In one of Richard Huntingdon’s blog posts from January of this year; he explains how looking through the lenses of product, brand and communications can help to identify the area of focus and to help inform the direction of the creative brief.
However, as is the case with many posts, the gems are often hidden in the comments, where there seems to be an interesting line of thinking emerging that challenges the ability of ad agencies to solve client product problems.
“The area of what you do when there is a ‘Product’ problem is the most interesting right now. Product difference is more important than ever before in our ZMOT, like button, Amazon review, TripAdvisor world. This is the area which ad agencies are least equipped to deal with – we’re generally pretty good at helping with Brand or Comms problems.
“If we in ad agencies don’t have a strategy for how we can advise clients in designing outstanding products then we will be marginalising ourselves even further from what is the most important step in brand-building.”
Advertising was at its zenith in the mid-1980s, when technology wasn’t the force it is today and agencies were being tasked with using their skills to help consumer products, which were often at parity with their competition, to differentiate themselves through building stronger emotional connections; as we all know great creative advertising can do just that.
Fast forward to 2012 and while many of the same problems of parity exist for classic packaged goods brands, the brands with energy and momentum right now are those that technological products and services- think of apps, search engines, social networks, handsets, operating systems, e-commerce sites. All things where the product and the product experience do make a real difference.
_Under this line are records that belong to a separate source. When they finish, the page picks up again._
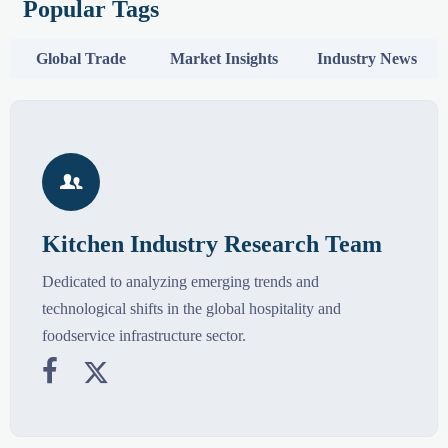
Popular Tags
Global Trade
Market Insights
Industry News

Kitchen Industry Research Team
Dedicated to analyzing emerging trends and
technological shifts in the global hospitality and
foodservice infrastructure sector.


In this world of technological opportunity, agencies need to get involved in product development. This isn’t about creating a new beer, or launching a clothing line, but instead, helping non-technology based brands to embrace technology and to help those with technology, to make their experiences better.
Account Planning was born in the last great moment of consumer change, the 1960s, by people who felt the industry had become removed from the realities of its customers. Account Planning was created to build a bridge and bring insight from the consumer to the creative process.
The world has moved on, but the core principles of Account Planning that exist in agencies, should be flexible and adaptable enough to help those agencies develop and enhance technology. It’s a skill that’s basically all about understanding people and trying to anticipate their wants and needs.
The insights gathered during the process are boiled to their core and the output is always a simple idea that’s very concentrated and powerful which becomes the building block for advertising.
If agencies are doing all the hard work to understand consumers and throwing away 90% of it, we now have a use for it, because to help our clients develop products for the technological age, we need to think expansively about possibilities.